Latvian presidency events will emphasise business needs

 A number of events during Latvia's EU council presidency will highlight the need to prioritise business to achieve economic growth, write Gundars Strautmanis and Vitālijs Gavrilovs.

The current EU council presidency is the first time Latvia has held the rotating presidency. Its priorities are a competitive Europe, a digital Europe, a committed Europe, a secure Europe and a greater role for Europe on the international stage, particularly in view of the fact that 2015 is the European year for development.

Social partners and employers in particular are playing an active role in the work of the presidency. They are putting forward their own priorities and highlighting that the only way to facilitate development in Europe is through business. The business environment and protection of investors therefore needs to be improved, and convergence between less developed and more developed member states facilitated. Specifically, the priorities of business organisations involve developing and rolling out the Juncker investment plan which should promote renewed economic activity and growth in Europe, encouraging investment in Europe.

One of the key business events organised under the Latvian presidency will be the eastern partnership business forum which aims to boost cooperation across borders. The objective is to promote direct business cooperation, trade and investment between the EU and the eastern partnership countries, as well as other countries, by creating a more favourable environment for business and supporting the strengthening of existing business links and enabling the creation of new ones.

"Businesses want to direct the attention of European Union and member state leaders to the importance of creating a political, economic and financial environment that will boost investment, growth and jobs"

The employers' confederation of Latvia which is running the event has emphasised that it is crucial to use this discussion platform to re-establish pragmatic business-to-business cooperation between the European Union, its partner countries, Russia and the central Asia region. Given its historical development and geographical proximity, Latvian business is well equipped and ready to share its experiences with European partners with a view to establishing long-lasting and mutually beneficial relationships with these regions. Latvian employers believe that economic cooperation can be a bridge bringing the EU, Russia, Ukraine and other countries and regions involved together.

This will form one of the main topics on the agenda of the Business Europe council of presidents meeting hosted by the employers' confederation of Latvia this spring and attended by business leaders from all EU and European economic area countries.

Eurochambres will hold a general assembly and a forum in Latvia in cooperation with its member organisation, the Latvian chamber of commerce and industry. Guests will include dignitaries from five central Asian states: Kazakhstan, Uzbekistan, Tajikistan, Turkmenistan and Kyrgyzstan.

One of the priorities of the presidency is digital agenda. Latvia is one of the EU's leaders in the area of digital development, therefore the presidency is an ideal opportunity to encourage other member states to follow its example. The priority for Latvian business is further development of the digital single market, which can significantly contribute to Europe's growth. One of the events geared towards this goal will be the European digital agenda assembly.

Regional economic development is also a significant area, therefore, the employers' confederation of Latvia is also organising a top-level presidency-related conference to discuss opportunities to facilitate entrepreneurship in EU regions. The event is being held in two Latvian cities to showcase the best examples of development using EU structural funds. Social dialogue will also be discussed in detail in a separate presidency event in March where employer and employee organisations will gather.
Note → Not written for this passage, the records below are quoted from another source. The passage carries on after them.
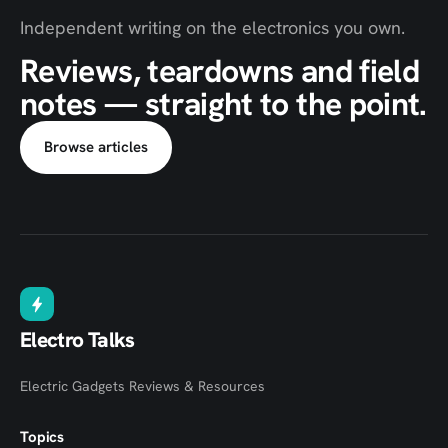
Independent writing on the electronics you own.
Reviews, teardowns and field
notes — straight to the point.
Browse articles
Electro Talks
Electric Gadgets Reviews & Resources
Topics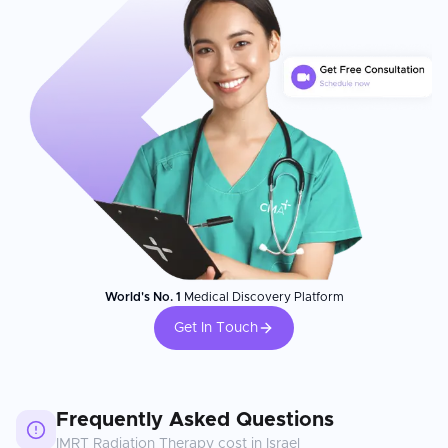
World's No. 1
Medical Discovery Platform
Get In Touch
Frequently Asked Questions
IMRT Radiation Therapy
cost in
Israel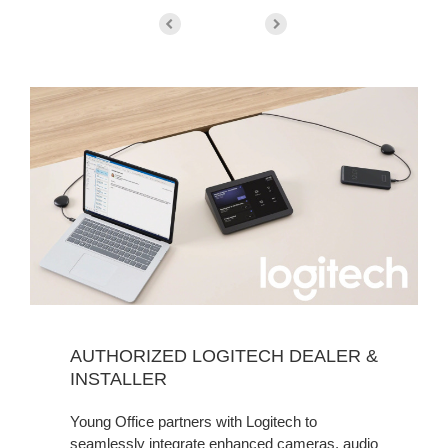
AUTHORIZED LOGITECH DEALER &
INSTALLER
Young Office partners with Logitech to
seamlessly integrate enhanced cameras, audio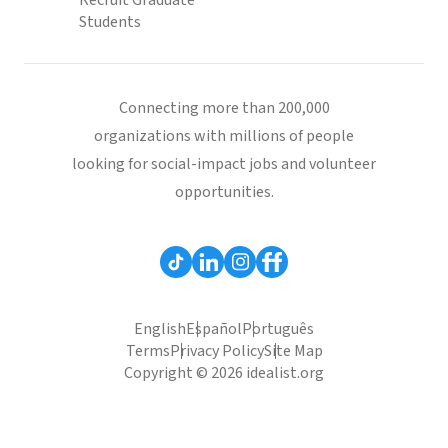
Recruit Graduate
Students
Connecting more than 200,000
organizations with millions of people
looking for social-impact jobs and volunteer
opportunities.
English
Español
Português
Terms
Privacy Policy
Site Map
Copyright © 2026 idealist.org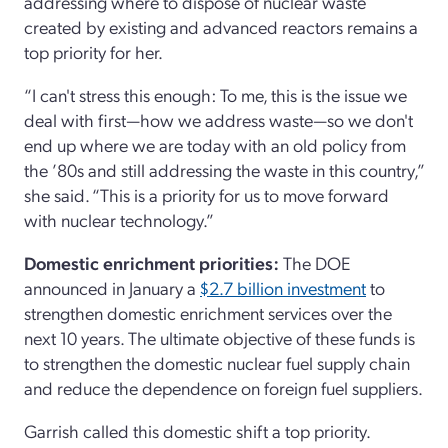
addressing where to dispose of nuclear waste
created by existing and advanced reactors remains a
top priority for her.
“I can't stress this enough: To me, this is the issue we
deal with first—how we address waste—so we don't
end up where we are today with an old policy from
the ’80s and still addressing the waste in this country,”
she said. “This is a priority for us to move forward
with nuclear technology.”
Domestic enrichment priorities:
The DOE
announced in January a
$2.7 billion investment
to
strengthen domestic enrichment services over the
next 10 years. The ultimate objective of these funds is
to strengthen the domestic nuclear fuel supply chain
and reduce the dependence on foreign fuel suppliers.
Garrish called this domestic shift a top priority.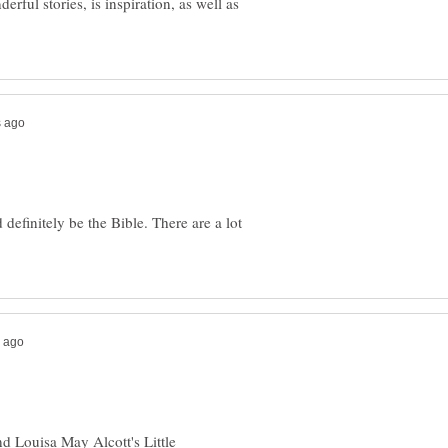
erful stories, is inspiration, as well as
 definitely be the Bible. There are a lot
d Louisa May Alcott's Little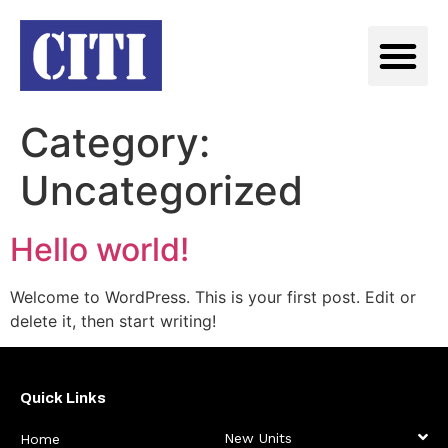
Category:
Uncategorized
Hello world!
Welcome to WordPress. This is your first post. Edit or
delete it, then start writing!
Quick Links
New Units
Home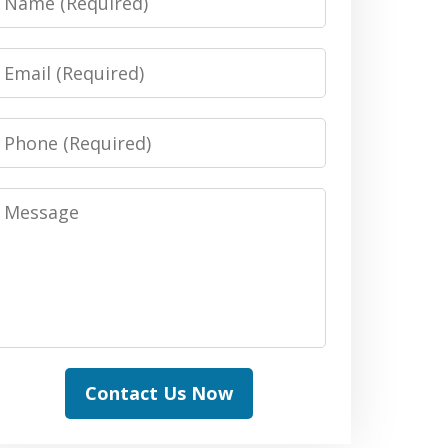
Email
Phone
Message
Contact Us Now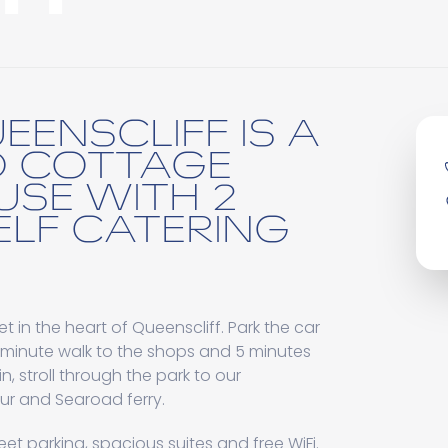
EENSCLIFF IS A
D COTTAGE
USE WITH 2
ELF CATERING
et in the heart of Queenscliff. Park the car
 minute walk to the shops and 5 minutes
n, stroll through the park to our
r and Searoad ferry.
eet parking, spacious suites and free WiFi.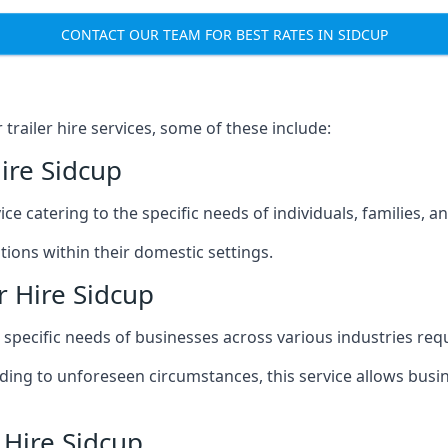
CONTACT OUR TEAM FOR BEST RATES IN SIDCUP
railer hire services, some of these include:
ire Sidcup
ice catering to the specific needs of individuals, families, 
ions within their domestic settings.
r Hire Sidcup
e specific needs of businesses across various industries req
g to unforeseen circumstances, this service allows busines
 Hire Sidcup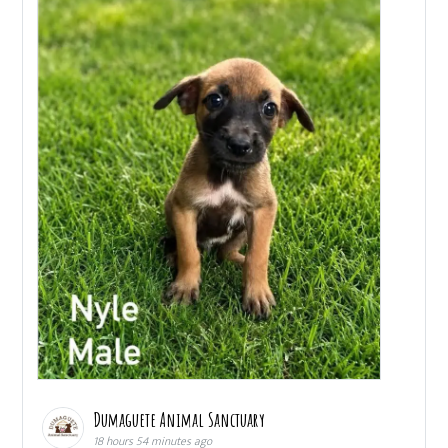
Dumaguete Animal Sanctuary
18 hours 54 minutes ago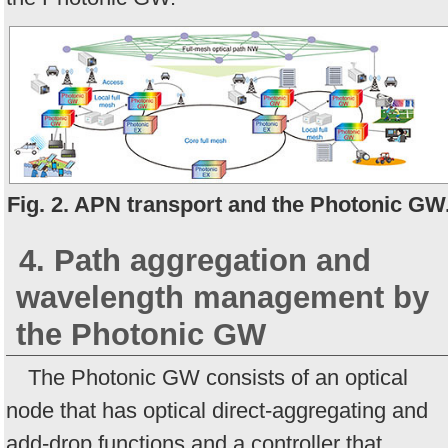
Fig. 2. APN transport and the Photonic GW
4. Path aggregation and
wavelength management by
the Photonic GW
The Photonic GW consists of an optical
node that has optical direct-aggregating and
add-drop functions and a controller that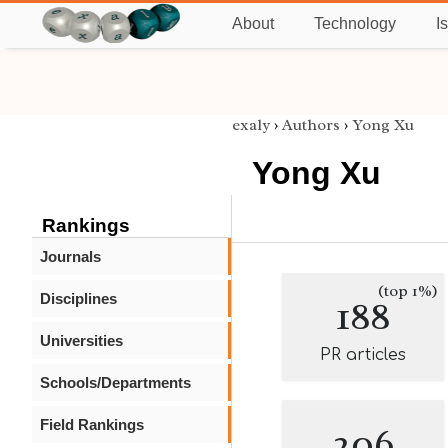
About
Technology
I
exaly
›
Authors
›
Yong Xu
Yong Xu
Rankings
Journals
(top 1%)
Disciplines
188
Universities
PR articles
Schools/Departments
Field Rankings
206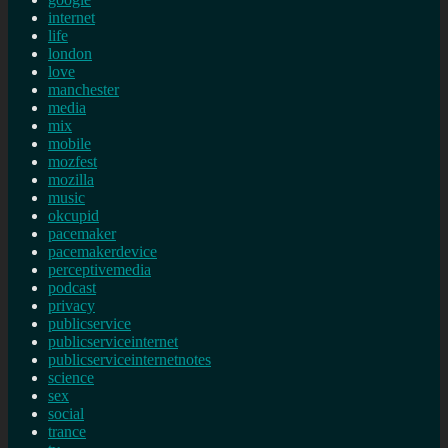
internet
life
london
love
manchester
media
mix
mobile
mozfest
mozilla
music
okcupid
pacemaker
pacemakerdevice
perceptivemedia
podcast
privacy
publicservice
publicserviceinternet
publicserviceinternetnotes
science
sex
social
trance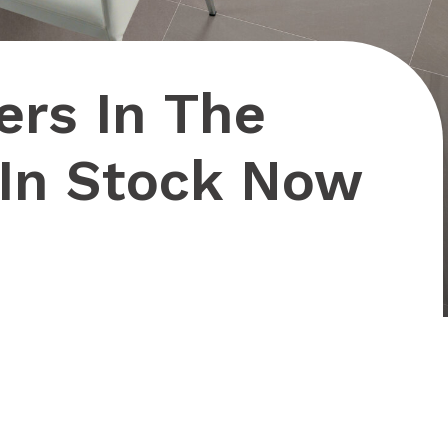
ers In The
 In Stock Now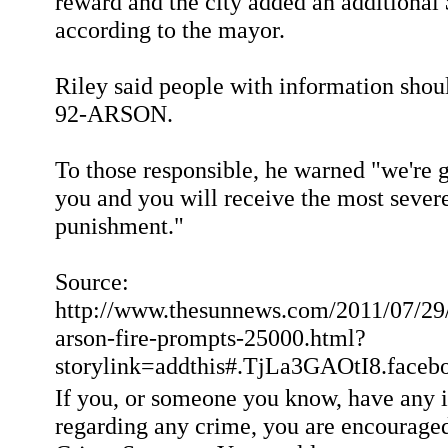
reward and the city added an additional
according to the mayor.
Riley said people with information shou
92-ARSON.
To those responsible, he warned "we're g
you and you will receive the most sever
punishment."
Source:
http://www.thesunnews.com/2011/07/29
arson-fire-prompts-25000.html?
storylink=addthis#.TjLa3GAOtI8.fac
If you, or someone you know, have any 
regarding any crime, you are encouraged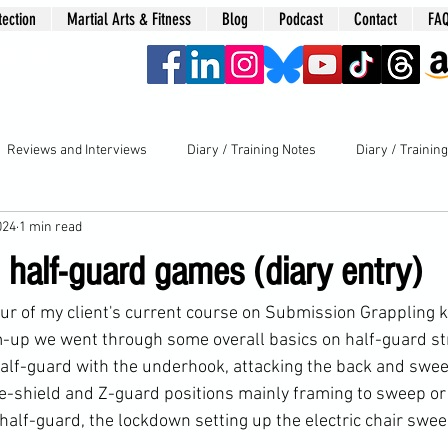
tection
Martial Arts & Fitness
Blog
Podcast
Contact
FA
era
Reviews and Interviews
Diary / Training Notes
Diary / Trainin
024
1 min read
 half-guard games (diary entry)
our of my client's current course on Submission Grappling k
-up we went through some overall basics on half-guard st
 half-guard with the underhook, attacking the back and swe
ee-shield and Z-guard positions mainly framing to sweep or 
 half-guard, the lockdown setting up the electric chair swe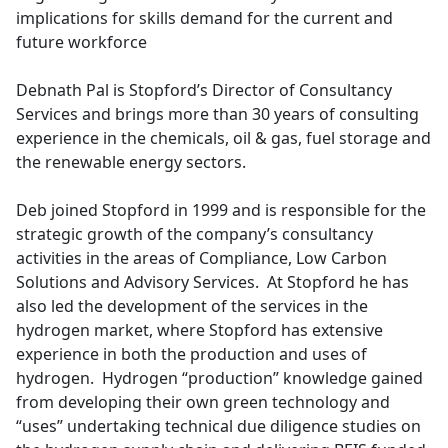
implications for skills demand for the current and
future workforce
Debnath Pal is Stopford’s Director of Consultancy
Services and brings more than 30 years of consulting
experience in the chemicals, oil & gas, fuel storage and
the renewable energy sectors.
Deb joined Stopford in 1999 and is responsible for the
strategic growth of the company’s consultancy
activities in the areas of Compliance, Low Carbon
Solutions and Advisory Services. At Stopford he has
also led the development of the services in the
hydrogen market, where Stopford has extensive
experience in both the production and uses of
hydrogen. Hydrogen “production” knowledge gained
from developing their own green technology and
“uses” undertaking technical due diligence studies on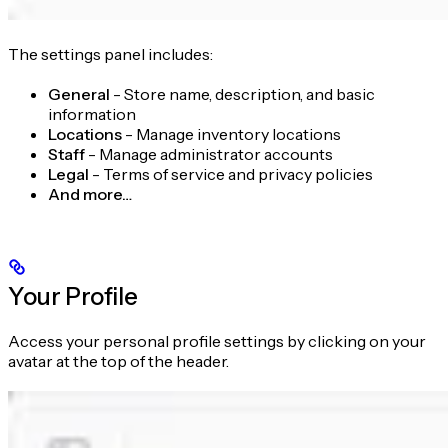
The settings panel includes:
General
- Store name, description, and basic
information
Locations
- Manage inventory locations
Staff
- Manage administrator accounts
Legal
- Terms of service and privacy policies
And more…
Your Profile
Access your personal profile settings by clicking on your
avatar at the top of the header.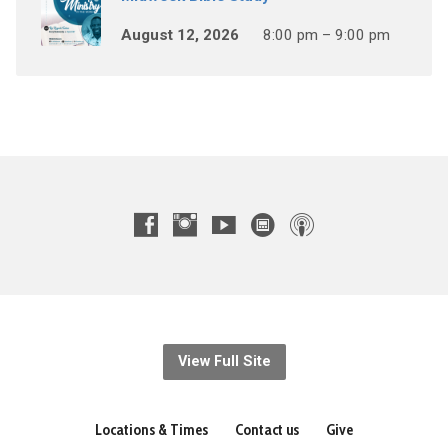
August 12, 2026
8:00 pm – 9:00 pm
View Full Site
Locations & Times
Contact us
Give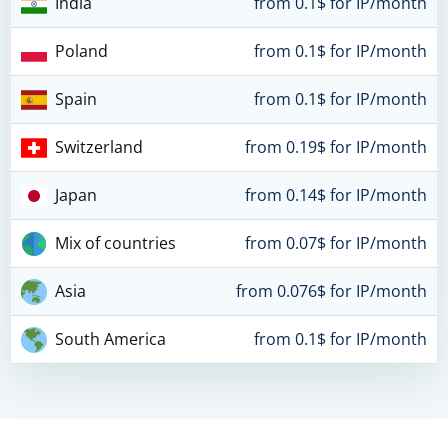
India
from 0.1$ for IP/month
Poland
from 0.1$ for IP/month
Spain
from 0.1$ for IP/month
Switzerland
from 0.19$ for IP/month
Japan
from 0.14$ for IP/month
Mix of countries
from 0.07$ for IP/month
Asia
from 0.076$ for IP/month
South America
from 0.1$ for IP/month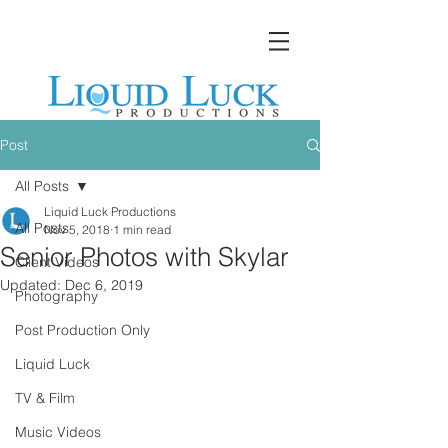
Post
All Posts
Liquid Luck Productions
All Posts
Nov 5, 2018
1 min read
Senior Photos with Skylar
Client Videos
Updated:
Dec 6, 2019
Photography
Post Production Only
Liquid Luck
TV & Film
Music Videos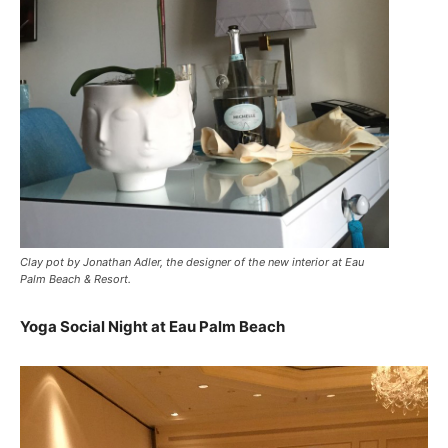
Clay pot by Jonathan Adler, the designer of the new interior at Eau
Palm Beach & Resort.
Yoga Social Night at Eau Palm Beach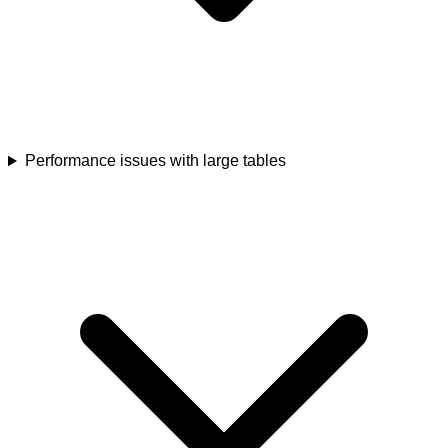
Performance issues with large tables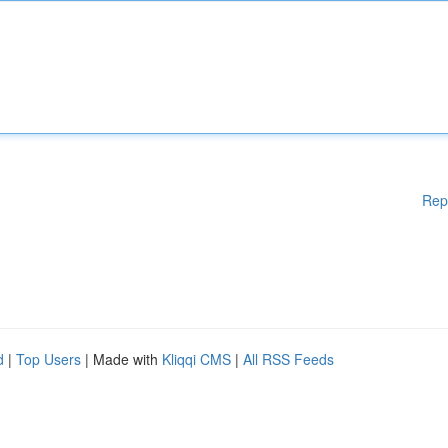
Rep
d
|
Top Users
| Made with
Kliqqi CMS
|
All RSS Feeds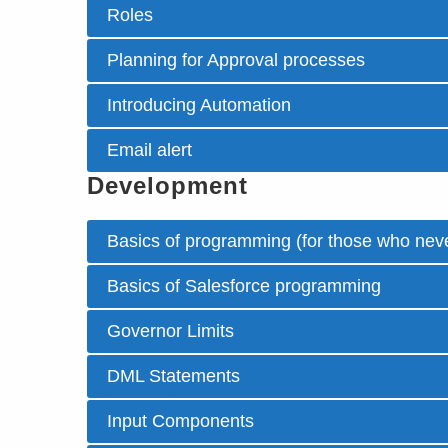
Roles
Planning for Approval processes
Introducing Automation
Email alert
Development
Basics of programming (for those who neve
Basics of Salesforce programming
Governor Limits
DML Statements
Input Components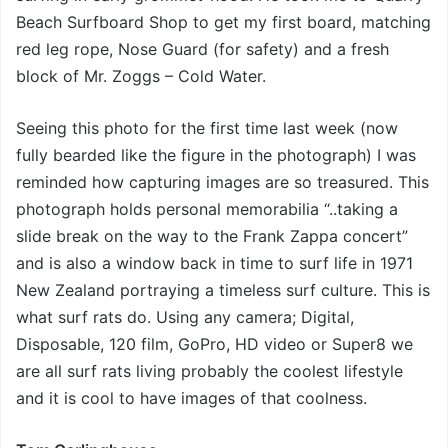
Beach Surfboard Shop to get my first board, matching
red leg rope, Nose Guard (for safety) and a fresh
block of Mr. Zoggs – Cold Water.
Seeing this photo for the first time last week (now
fully bearded like the figure in the photograph) I was
reminded how capturing images are so treasured. This
photograph holds personal memorabilia “..taking a
slide break on the way to the Frank Zappa concert”
and is also a window back in time to surf life in 1971
New Zealand portraying a timeless surf culture. This is
what surf rats do. Using any camera; Digital,
Disposable, 120 film, GoPro, HD video or Super8 we
are all surf rats living probably the coolest lifestyle
and it is cool to have images of that coolness.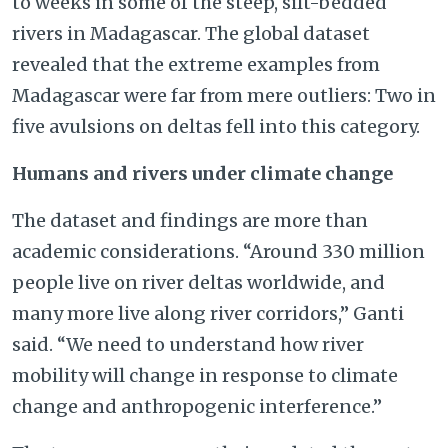
to weeks in some of the steep, silt-bedded
rivers in Madagascar. The global dataset
revealed that the extreme examples from
Madagascar were far from mere outliers: Two in
five avulsions on deltas fell into this category.
Humans and rivers under climate change
The dataset and findings are more than
academic considerations. “Around 330 million
people live on river deltas worldwide, and
many more live along river corridors,” Ganti
said. “We need to understand how river
mobility will change in response to climate
change and anthropogenic interference.”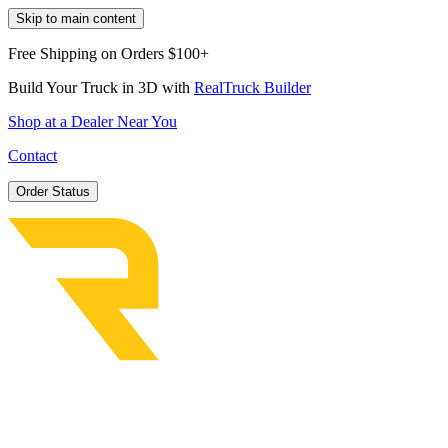
Skip to main content
Free Shipping on Orders $100+
Build Your Truck in 3D with
RealTruck Builder
Shop at a Dealer Near You
Contact
Order Status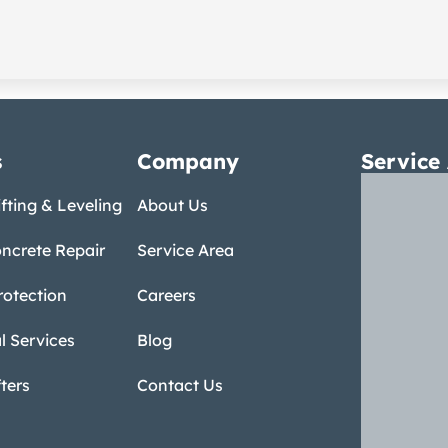
s
Company
Service
fting & Leveling
About Us
ncrete Repair
Service Area
rotection
Careers
 Services
Blog
ters
Contact Us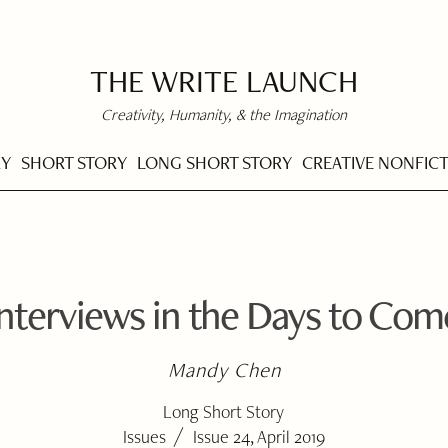
THE WRITE LAUNCH
Creativity, Humanity, & the Imagination
RY
SHORT STORY
LONG SHORT STORY
CREATIVE NONFIC
Interviews in the Days to Com
Mandy Chen
Long Short Story
/
Issues
Issue 24, April 2019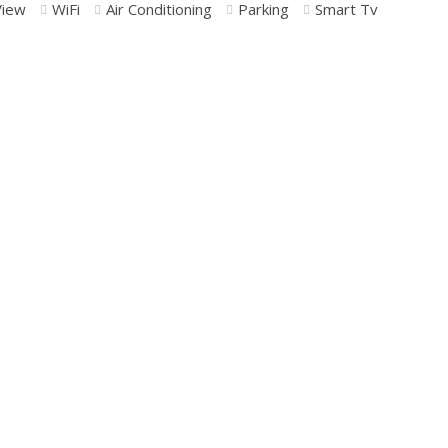
View
WiFi
Air Conditioning
Parking
Smart Tv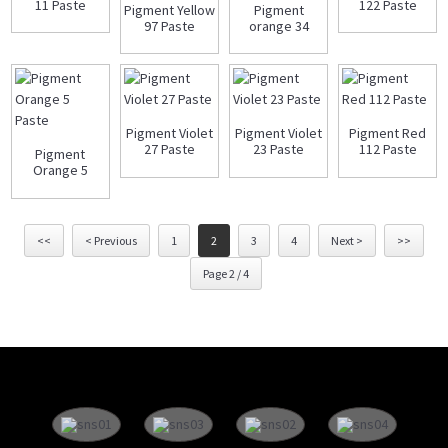
11 Paste
122 Paste
Pigment Yellow
Pigment
97 Paste
orange 34
paste
Pigment Violet
Pigment Violet
Pigment Red
27 Paste
23 Paste
112 Paste
Pigment
Orange 5
Paste
<<
< Previous
1
2
3
4
Next >
>>
Page 2 / 4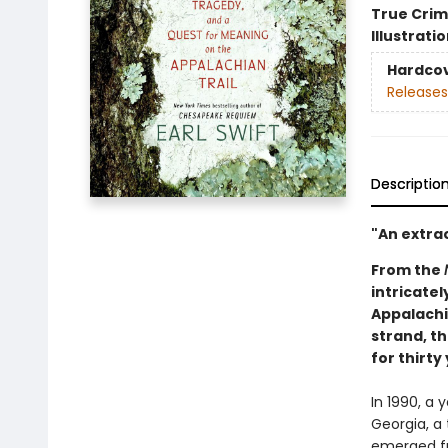
True Cri
Illustrati
Hardco
Releases
Descriptio
"An extrao
From the
intricate
Appalachi
strand, th
for thirty
In 1990, a 
Georgia, a 
emerged fr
Businesses want to direct the attention of European Union and member state leaders to the importance of creating a political, economic and financial environment that will boost investment, growth and jobs. We also hope that the presidency will launch a debate on a new European global strategy instead of one focusing on individual regions. Europe should step up the role of business in this process and decision-makers should realise that their decisions need to promote stability, social peace and investment.